In Elgin, et al. v. Department of Treasury, et al., all of the petitioners were male federal employees who were fired for failing to register for the Selective Service. The Military Selective Service Act requires, with few exceptions, that all male U.S. citizens between the ages of 18 and 25 register for the draft. A different federal law bars from civil service anyone who knowingly refused to do so.

Mr. Elgin and the other petitioners challenged their firings in a suit in Federal District Court. They argued that they should not have been fired because the Military Selective Service Act and the federal law barring them from civil service for knowingly refusing to register are unconstitutional. The Federal District Court denied petitioners' constitutional claims on the merits. The First Circuit vacated and remanded with instructions to dismiss for lack of jurisdiction. The First Circuit held that challenges to a removal are not exempt from the CSRA review scheme simply because an employee challenges the constitutionality of the statute authorizing the removal.

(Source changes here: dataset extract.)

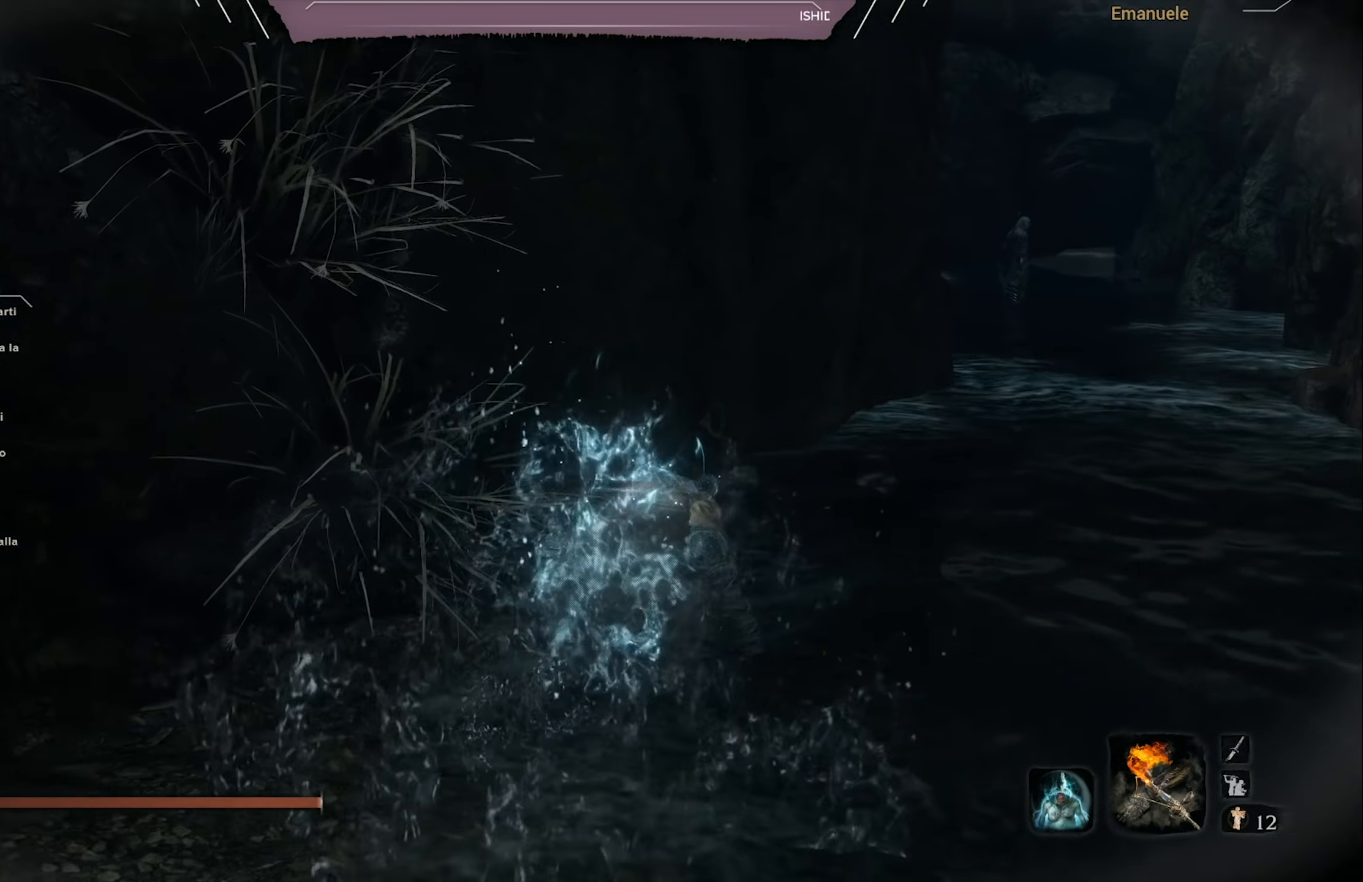
{"buttons": [], "left_stick": "up-right", "right_stick": "center", "events": [[33, "right_stick", "center"]]}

The U.S. Supreme Court agreed to hear the case to decide whether the CSRA precludes District Court jurisdiction over the petitioners’ claims even though they are constitutional claims for equitable relief. In other words, the issue was not whether petitioners’ constitutional challenge was correct, but rather how petitioners get to raise their challenge. To that end, the Supreme Court concluded that it is “fairly discernable” from the CSRA’s text, structure and purpose that Congress intended that petitioners must first bring their claims to the Merit Systems Protection Board (MSPB), rather than District Court, even if the MSPB cannot declare a law unconstitutional. The Supreme Court reasoned that even if the MSPB cannot decide a constitutional question, the Federal Circuit that reviews MSPB decisions could. Therefore, there is no reason to believe that Congress meant to allow litigants like petitioners to bypass the procedure it created for most other employment-related claims.

This case is obviously of great interest to federal employers, employees, and their respective representatives. However, it will also be interesting to see what impact, if any, this decision has on future employment-related matters that come before the U.S. Supreme Court.